Nazimova-Baum was raised and married Jewish. Along with her husband and son, she observes a Jewish home life. But 10 years ago she was moved to embrace a new tradition: Quakerism. Then her professional life experienced a conversion of its own -- from art therapy to hospital chaplaincy to courses in spirituality and spiritual direction at New York’s General Theological Seminary. But changing interests did not mean clarity about how to tie them together.

“I called General ‘the world’s most expensive hobby,’” she said. “It had no direct relevance to my work life and wasn’t adding to my credentials.” And then a friend named Elizabeth Kooperkamp recommended that Nazimova-Baum consider a position at the New York Intern Program.

Kooperkamp, a psychologist, had met Nazimova-Baum in Brooklyn social-service organizations. Elizabeth connected Nazimova-Baum to her husband, Earl, an Episcopal priest who founded the program and needed a gifted administrator to help bring the vision to life. Nazimova-Baum took the job.

“There I was: a Quaker with a Jewish family working with an AmeriCorps program run out of an Episcopal church!” she said with a laugh. “It seemed like a detour, but this was the thing that made sense. It took all these strands in my life and worked them together.”

What works for Nazimova-Baum often benefits the interns -- though not without stretching them. Brian Merrill remembers a particular challenge Nazimova-Baum issued to him when she led the interns through times of silence modeled on her own Quaker spirituality: “Silence always used to drive me crazy,” Merrill said. “Through Sarah I learned to respect silence in a way I never did before.” He is not the only one she has influenced.

Earl Kooperkamp has witnessed her impact too. He remembers an intern who joined the program straight out of college. Within one year, the intern had experienced the death of her boyfriend and the unraveling of her parents’ marriage -- all while working to help homeless individuals get back on their feet.

“Sarah helped her make sense of it all,” he remembers. “She walked our intern through that year. She also stepped in and helped the other interns to be a supportive community. As a result, [our intern] experienced God’s presence through the community even though she was suffering tremendous tragedy.”
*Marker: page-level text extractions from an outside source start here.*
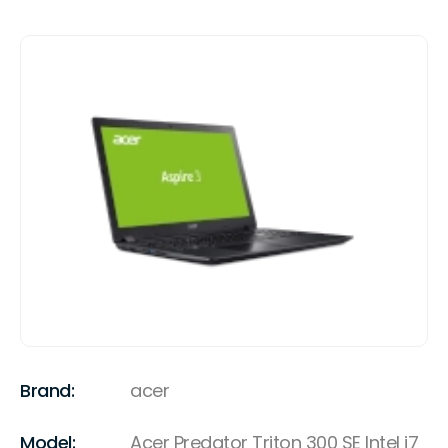
Brand:
acer
Model:
Acer Predator Triton 300 SE Intel i7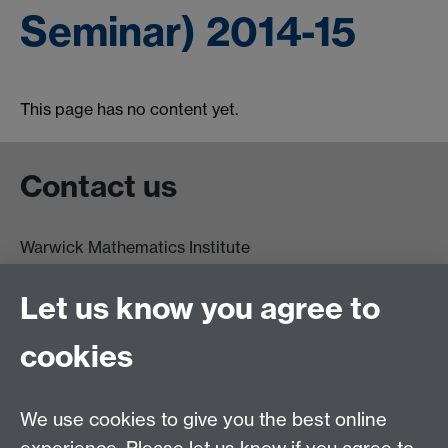
Seminar) 2014-15
This page has no content yet.
Contact us
Warwick Mathematics Institute
Zeeman Building
University of Warwick
Let us know you agree to
Coventry
CV4 7AL
cookies
Undergrad and Postgrad admissions
We use cookies to give you the best online
Other contacts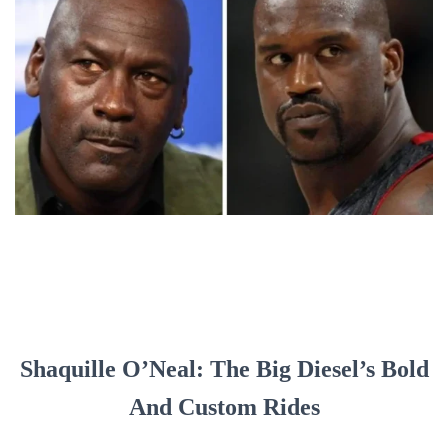
Shaquille O’Neal: The Big Diesel’s Bold
And Custom Rides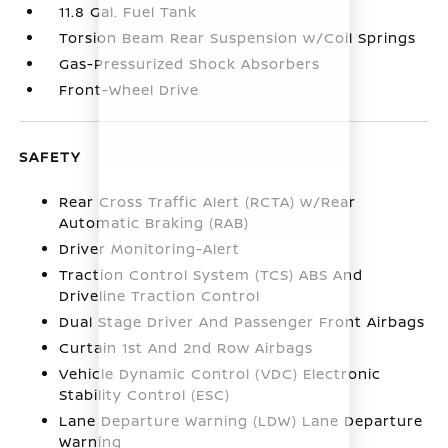
11.8 Gal. Fuel Tank
Torsion Beam Rear Suspension w/Coil Springs
Gas-Pressurized Shock Absorbers
Front-Wheel Drive
SAFETY
Rear Cross Traffic Alert (RCTA) w/Rear
Automatic Braking (RAB)
Driver Monitoring-Alert
Traction Control System (TCS) ABS And
Driveline Traction Control
Dual Stage Driver And Passenger Front Airbags
Curtain 1st And 2nd Row Airbags
Vehicle Dynamic Control (VDC) Electronic
Stability Control (ESC)
Lane Departure Warning (LDW) Lane Departure
Warning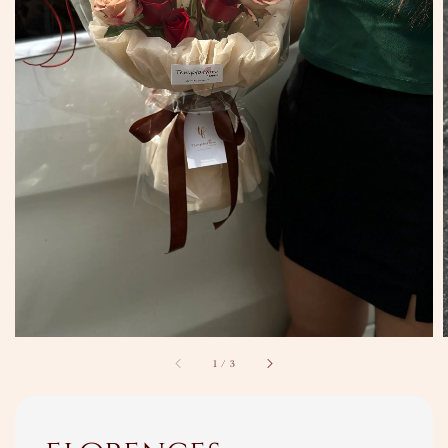
1
/
3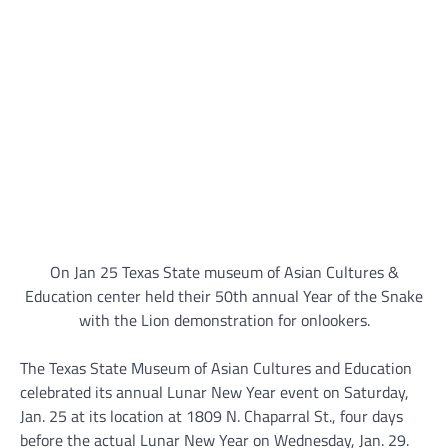
On Jan 25 Texas State museum of Asian Cultures &
Education center held their 50th annual Year of the Snake
with the Lion demonstration for onlookers.
The Texas State Museum of Asian Cultures and Education
celebrated its annual Lunar New Year event on Saturday,
Jan. 25 at its location at 1809 N. Chaparral St., four days
before the actual Lunar New Year on Wednesday, Jan. 29.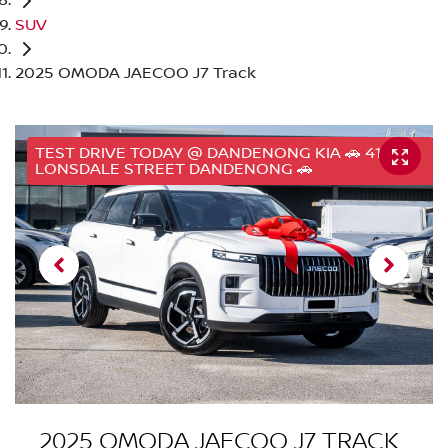
SUV
2025 OMODA JAECOO J7 Track
TEST DRIVE TODAY @ DANDENONG KIA 🚗 41
LONSDALE STREET DANDENONG 🚗
2025 OMODA JAECOO J7 TRACK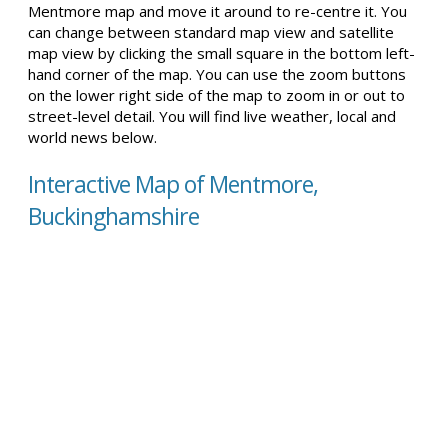
Mentmore map and move it around to re-centre it. You
can change between standard map view and satellite
map view by clicking the small square in the bottom left-
hand corner of the map. You can use the zoom buttons
on the lower right side of the map to zoom in or out to
street-level detail. You will find live weather, local and
world news below.
Interactive Map of Mentmore,
Buckinghamshire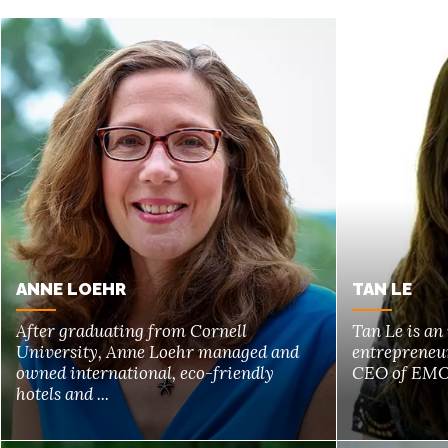
ANNE LOEHR
TAN LE
After graduating from Cornell
Tan Le is an
University, Anne Loehr managed and
entrepreneur
owned international, eco-friendly
CEO of EMOT
hotels and ...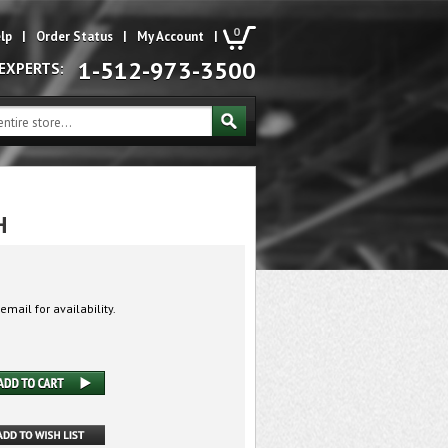
0
lp
|
Order Status
|
My Account
|
1-512-973-3500
 EXPERTS:
H
email for availability.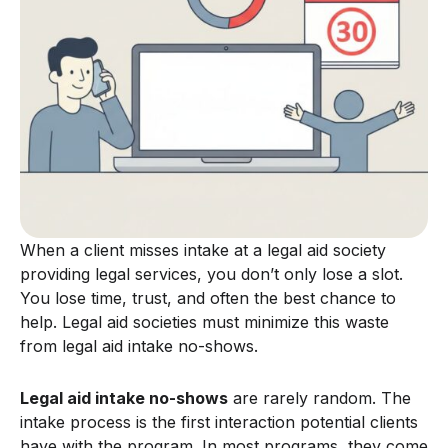
When a client misses intake at a legal aid society
providing legal services, you don’t only lose a slot.
You lose time, trust, and often the best chance to
help. Legal aid societies must minimize this waste
from legal aid intake no-shows.
Legal aid intake no-shows
are rarely random. The
intake process is the first interaction potential clients
have with the program. In most programs, they come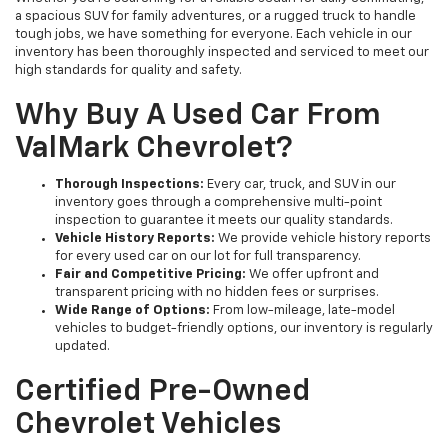
a spacious SUV for family adventures, or a rugged truck to handle
tough jobs, we have something for everyone. Each vehicle in our
inventory has been thoroughly inspected and serviced to meet our
high standards for quality and safety.
Why Buy A Used Car From
ValMark Chevrolet?
Thorough Inspections:
Every car, truck, and SUV in our
inventory goes through a comprehensive multi-point
inspection to guarantee it meets our quality standards.
Vehicle History Reports:
We provide vehicle history reports
for every used car on our lot for full transparency.
Fair and Competitive Pricing:
We offer upfront and
transparent pricing with no hidden fees or surprises.
Wide Range of Options:
From low-mileage, late-model
vehicles to budget-friendly options, our inventory is regularly
updated.
Certified Pre-Owned
Chevrolet Vehicles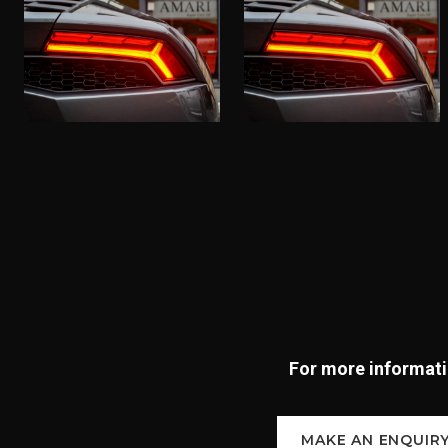
For more informatio
MAKE AN ENQUIR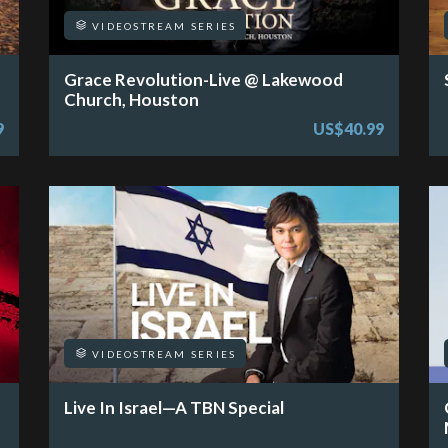
VIDEOSTREAM SERIES
Grace Revolution-Live @ Lakewood
Church, Houston
9
US$40.99
VIDEOSTREAM SERIES
Live In Israel—A TBN Special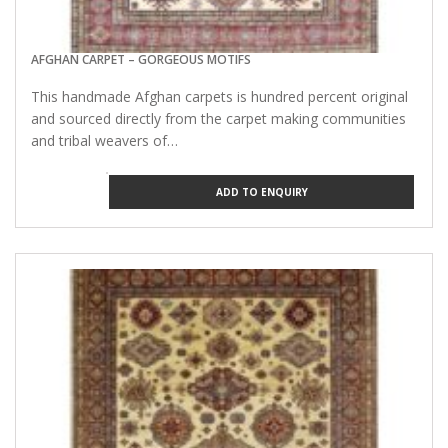
AFGHAN CARPET – GORGEOUS MOTIFS
This handmade Afghan carpets is hundred percent original
and sourced directly from the carpet making communities
and tribal weavers of…
ADD TO ENQUIRY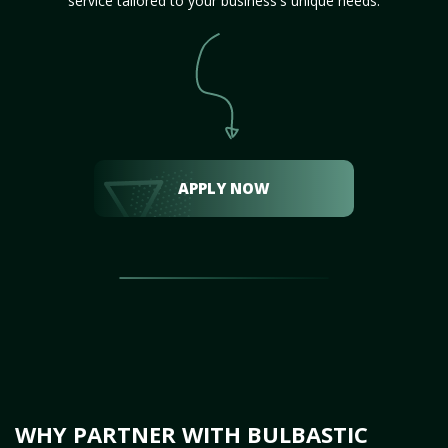
service tailored to your business's unique needs.
APPLY NOW
WHY PARTNER WITH BULBASTIC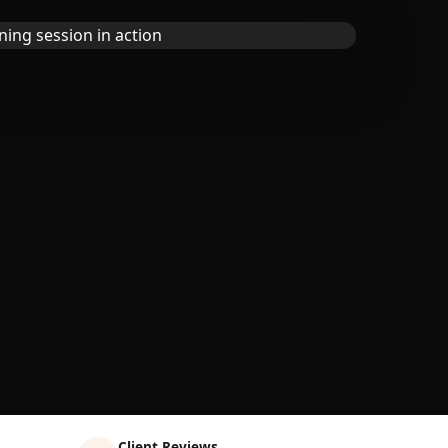
Client Reviews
The threads that equip Nazimova-Baum for her work are impossible to untangle. Her training in art therapy, chaplaincy and spiritual direction inevitably play in, but her biography also plays a critical role. “What helps most for this job is that I was a wreck in my 20s,” she said. “I vividly remember what it’s like to drop the ball and have to put it back together. This job put it back together for me.”

As she describes her own path, Nazimova-Baum emphasizes the importance of learning to be comfortable in one’s own skin. Maturity and discernment go hand-in-hand. “I bring to the interns’ discernment the fact that I’m not their age. I’ve lived much longer, and I’m firmly in my adulthood.”

Often that means moving forward without having all the answers. “Don’t panic” are words that sound trite on many people’s lips. But when Nazimova-Baum says them her voice carries more than two decades spent asking questions and discerning next steps. “Don’t panic,” she tells the interns. “Maybe it will all be okay. It’s the making a go of it that we all have to learn to do.”